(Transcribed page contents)

══════════

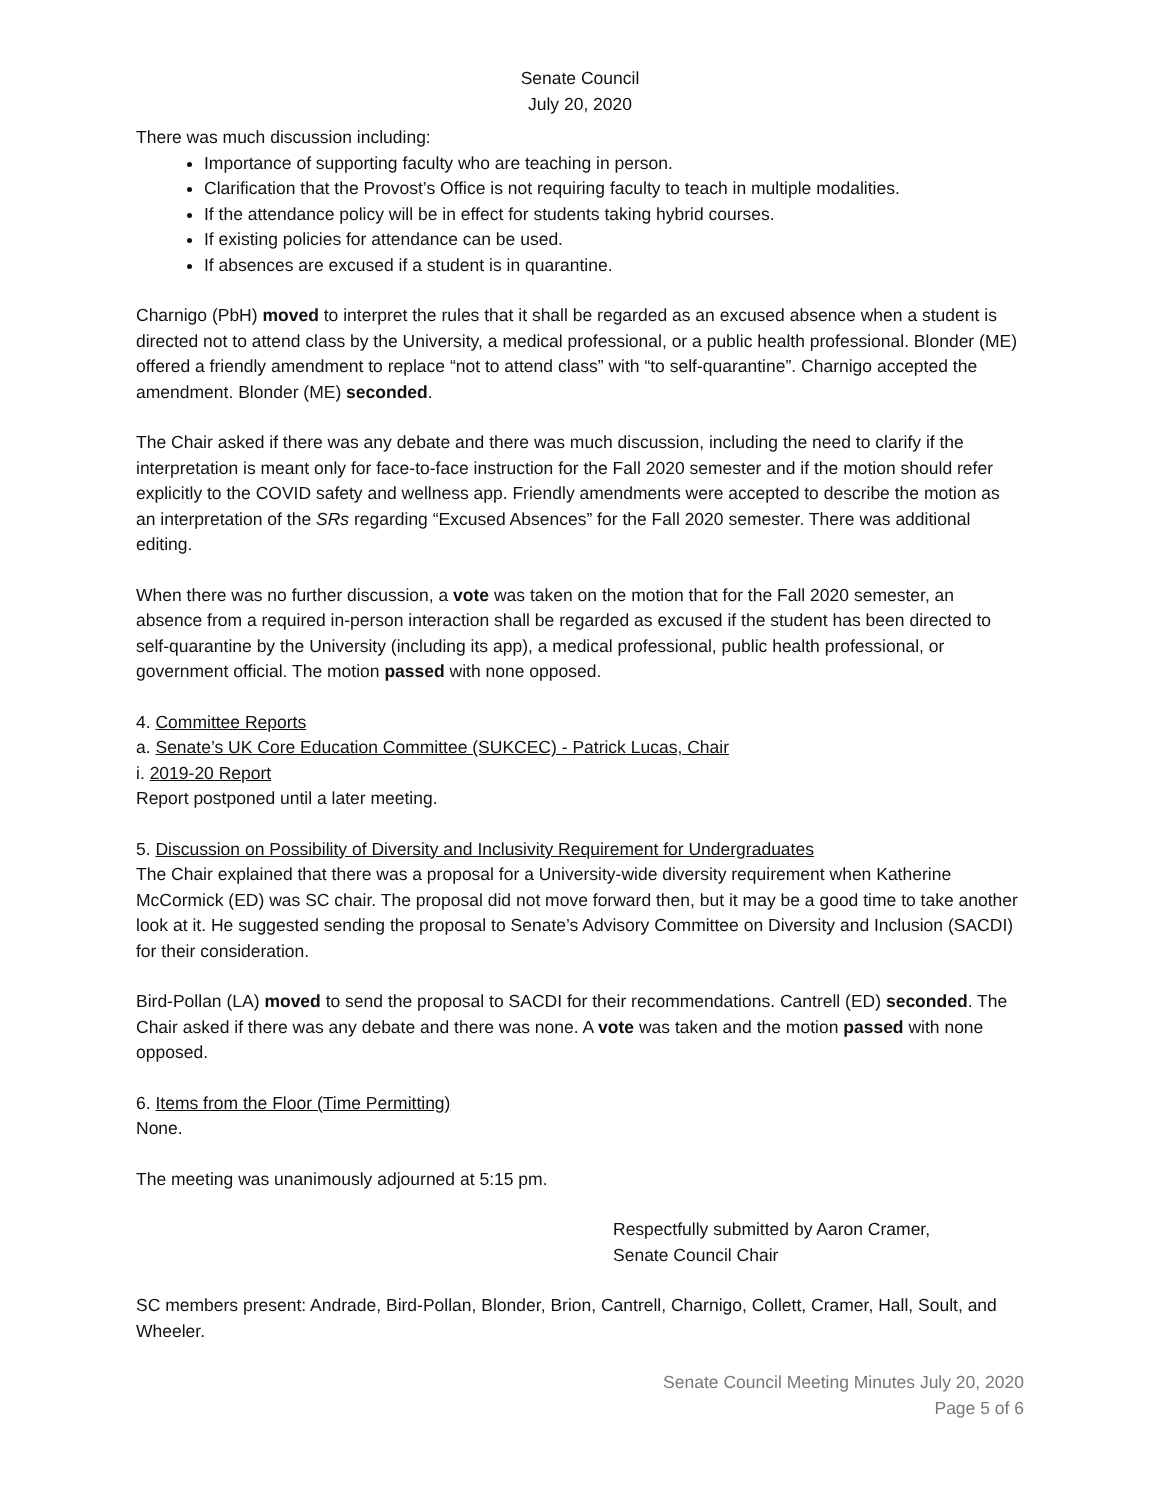Senate Council
July 20, 2020
There was much discussion including:
Importance of supporting faculty who are teaching in person.
Clarification that the Provost’s Office is not requiring faculty to teach in multiple modalities.
If the attendance policy will be in effect for students taking hybrid courses.
If existing policies for attendance can be used.
If absences are excused if a student is in quarantine.
Charnigo (PbH) moved to interpret the rules that it shall be regarded as an excused absence when a student is directed not to attend class by the University, a medical professional, or a public health professional. Blonder (ME) offered a friendly amendment to replace “not to attend class” with “to self-quarantine”. Charnigo accepted the amendment. Blonder (ME) seconded.
The Chair asked if there was any debate and there was much discussion, including the need to clarify if the interpretation is meant only for face-to-face instruction for the Fall 2020 semester and if the motion should refer explicitly to the COVID safety and wellness app. Friendly amendments were accepted to describe the motion as an interpretation of the SRs regarding “Excused Absences” for the Fall 2020 semester. There was additional editing.
When there was no further discussion, a vote was taken on the motion that for the Fall 2020 semester, an absence from a required in-person interaction shall be regarded as excused if the student has been directed to self-quarantine by the University (including its app), a medical professional, public health professional, or government official. The motion passed with none opposed.
4. Committee Reports
a. Senate’s UK Core Education Committee (SUKCEC) - Patrick Lucas, Chair
i. 2019-20 Report
Report postponed until a later meeting.
5. Discussion on Possibility of Diversity and Inclusivity Requirement for Undergraduates
The Chair explained that there was a proposal for a University-wide diversity requirement when Katherine McCormick (ED) was SC chair. The proposal did not move forward then, but it may be a good time to take another look at it. He suggested sending the proposal to Senate’s Advisory Committee on Diversity and Inclusion (SACDI) for their consideration.
Bird-Pollan (LA) moved to send the proposal to SACDI for their recommendations. Cantrell (ED) seconded. The Chair asked if there was any debate and there was none. A vote was taken and the motion passed with none opposed.
6. Items from the Floor (Time Permitting)
None.
The meeting was unanimously adjourned at 5:15 pm.
Respectfully submitted by Aaron Cramer,
Senate Council Chair
SC members present: Andrade, Bird-Pollan, Blonder, Brion, Cantrell, Charnigo, Collett, Cramer, Hall, Soult, and Wheeler.
Senate Council Meeting Minutes July 20, 2020
Page 5 of 6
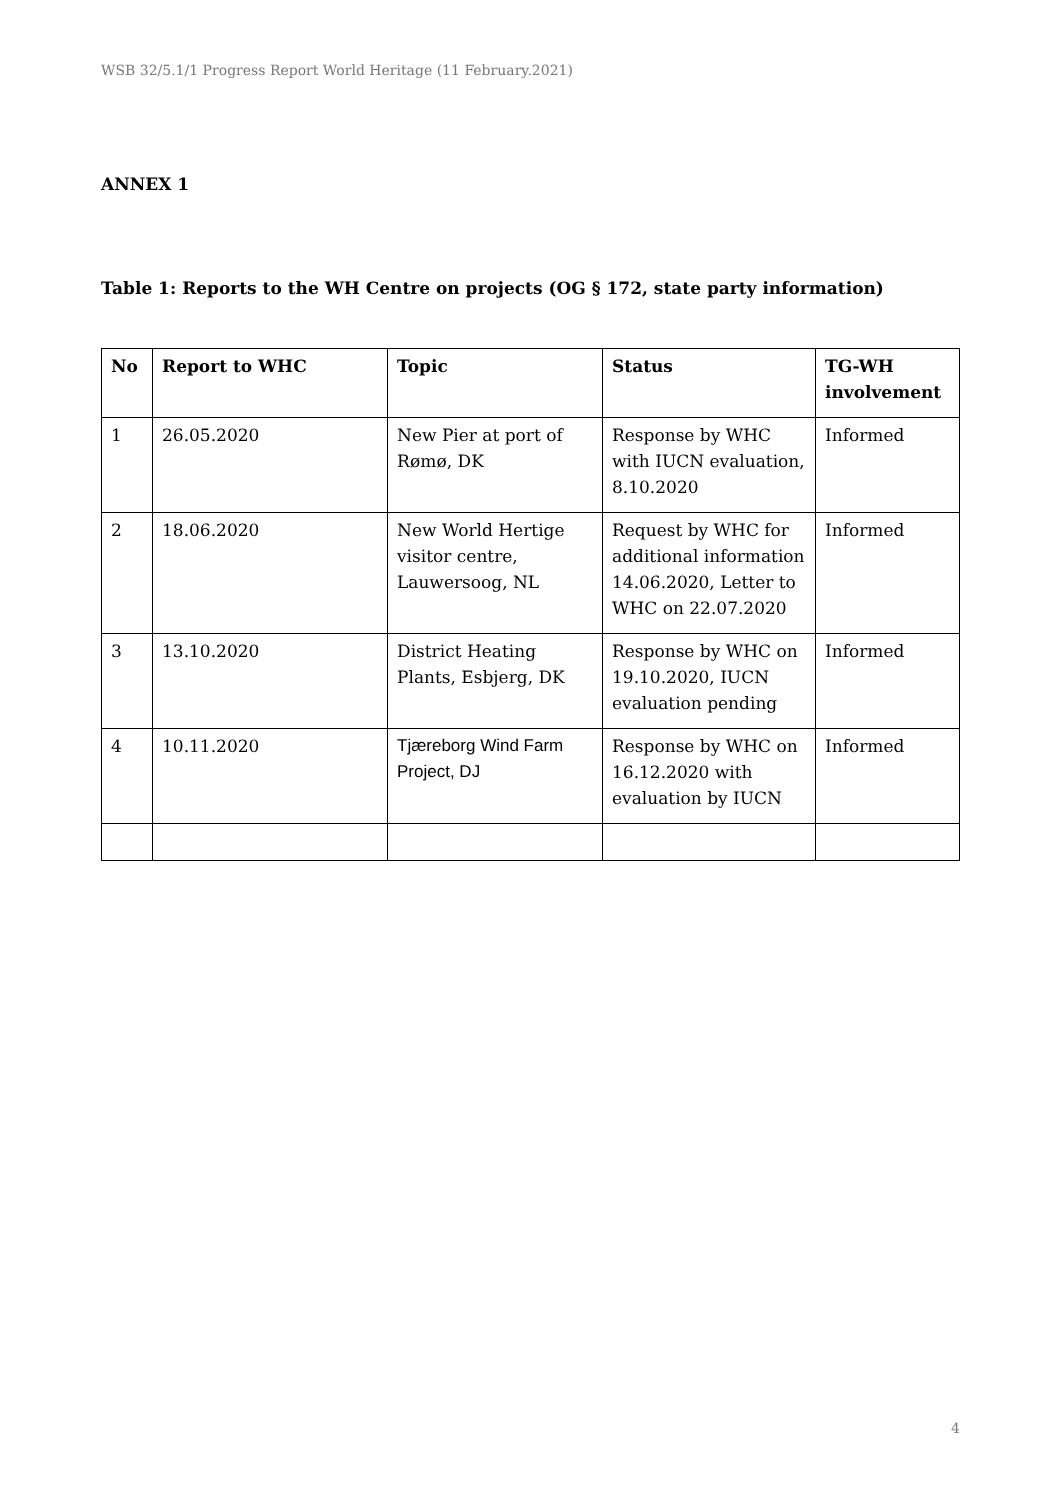WSB 32/5.1/1 Progress Report World Heritage (11 February.2021)
ANNEX 1
Table 1: Reports to the WH Centre on projects (OG § 172, state party information)
| No | Report to WHC | Topic | Status | TG-WH involvement |
| --- | --- | --- | --- | --- |
| 1 | 26.05.2020 | New Pier at port of Rømø, DK | Response by WHC with IUCN evaluation, 8.10.2020 | Informed |
| 2 | 18.06.2020 | New World Hertige visitor centre, Lauwersoog, NL | Request by WHC for additional information 14.06.2020, Letter to WHC on 22.07.2020 | Informed |
| 3 | 13.10.2020 | District Heating Plants, Esbjerg, DK | Response by WHC on 19.10.2020, IUCN evaluation pending | Informed |
| 4 | 10.11.2020 | Tjæreborg Wind Farm Project, DJ | Response by WHC on 16.12.2020 with evaluation by IUCN | Informed |
4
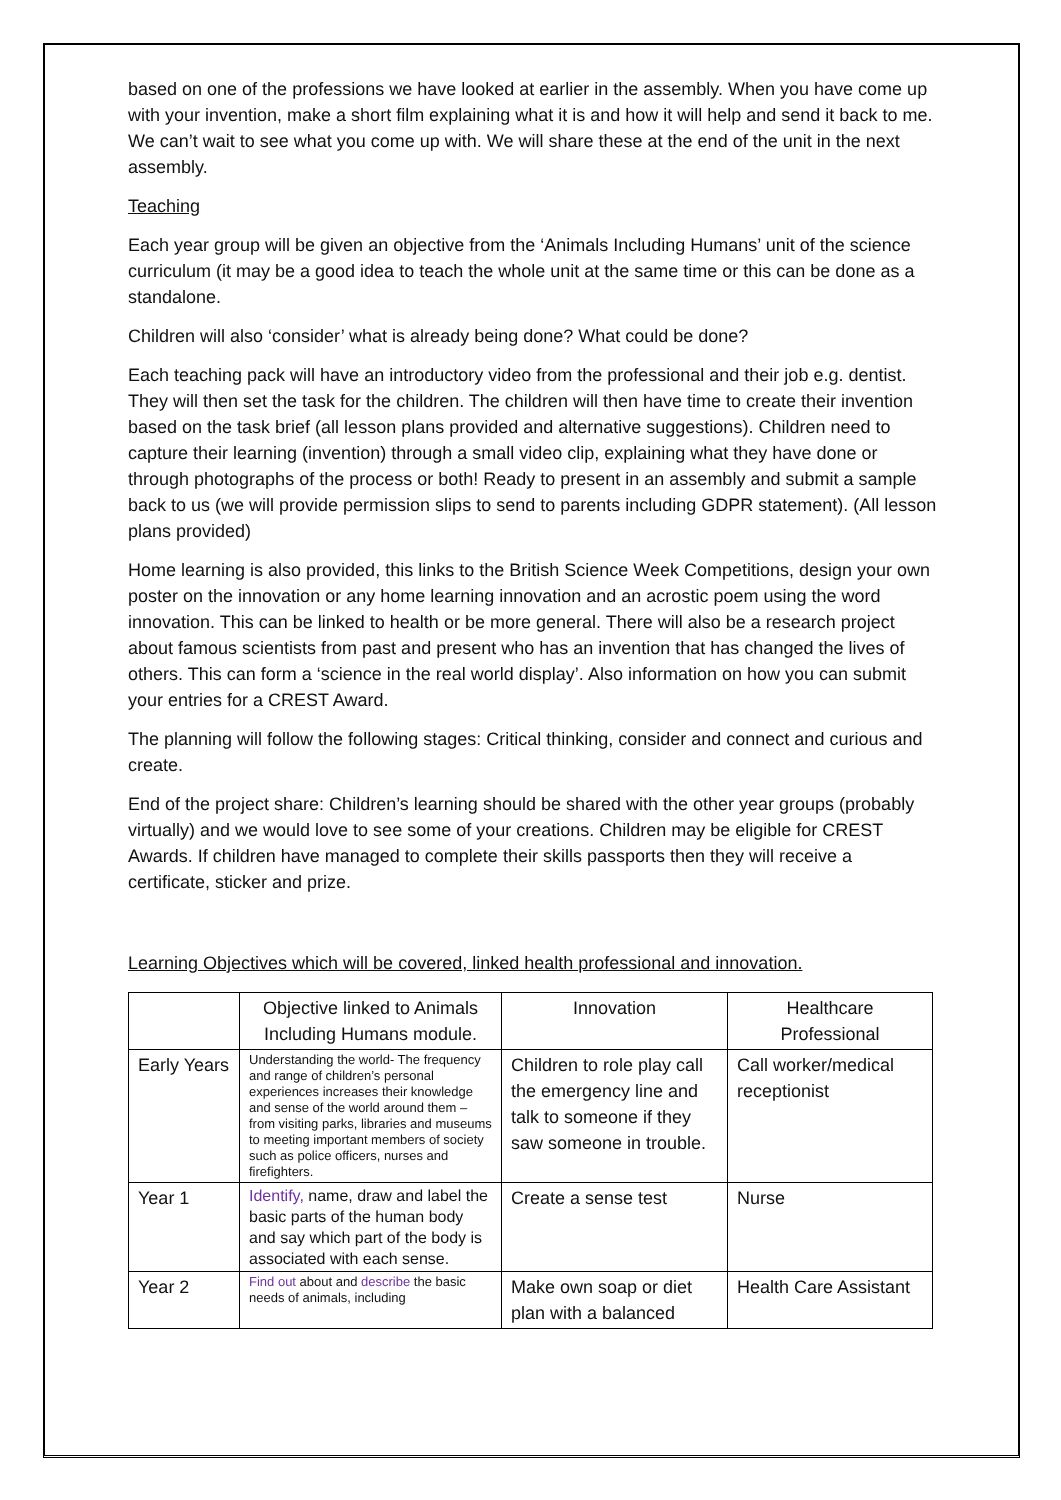based on one of the professions we have looked at earlier in the assembly. When you have come up with your invention, make a short film explaining what it is and how it will help and send it back to me. We can’t wait to see what you come up with. We will share these at the end of the unit in the next assembly.
Teaching
Each year group will be given an objective from the ‘Animals Including Humans’ unit of the science curriculum (it may be a good idea to teach the whole unit at the same time or this can be done as a standalone.
Children will also ‘consider’ what is already being done? What could be done?
Each teaching pack will have an introductory video from the professional and their job e.g. dentist. They will then set the task for the children. The children will then have time to create their invention based on the task brief (all lesson plans provided and alternative suggestions). Children need to capture their learning (invention) through a small video clip, explaining what they have done or through photographs of the process or both! Ready to present in an assembly and submit a sample back to us (we will provide permission slips to send to parents including GDPR statement). (All lesson plans provided)
Home learning is also provided, this links to the British Science Week Competitions, design your own poster on the innovation or any home learning innovation and an acrostic poem using the word innovation. This can be linked to health or be more general. There will also be a research project about famous scientists from past and present who has an invention that has changed the lives of others. This can form a ‘science in the real world display’. Also information on how you can submit your entries for a CREST Award.
The planning will follow the following stages: Critical thinking, consider and connect and curious and create.
End of the project share: Children’s learning should be shared with the other year groups (probably virtually) and we would love to see some of your creations. Children may be eligible for CREST Awards. If children have managed to complete their skills passports then they will receive a certificate, sticker and prize.
Learning Objectives which will be covered, linked health professional and innovation.
| | Objective linked to Animals Including Humans module. | Innovation | Healthcare Professional |
| Early Years | Understanding the world- The frequency and range of children’s personal experiences increases their knowledge and sense of the world around them – from visiting parks, libraries and museums to meeting important members of society such as police officers, nurses and firefighters. | Children to role play call the emergency line and talk to someone if they saw someone in trouble. | Call worker/medical receptionist |
| Year 1 | Identify, name, draw and label the basic parts of the human body and say which part of the body is associated with each sense. | Create a sense test | Nurse |
| Year 2 | Find out about and describe the basic needs of animals, including | Make own soap or diet plan with a balanced | Health Care Assistant |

══════════

Directions -
Among the lines of the data, find every one that holds "additional" and copy it.

Exercise result -
The Chair asked if there was any debate and there was much discussion, including the need to clarify if the interpretation is meant only for face-to-face instruction for the Fall 2020 semester and if the motion should refer explicitly to the COVID safety and wellness app. Friendly amendments were accepted to describe the motion as an interpretation of the SRs regarding “Excused Absences” for the Fall 2020 semester. There was additional editing.
| 2 | 18.06.2020 | New World Hertige visitor centre, Lauwersoog, NL | Request by WHC for additional information 14.06.2020, Letter to WHC on 22.07.2020 | Informed |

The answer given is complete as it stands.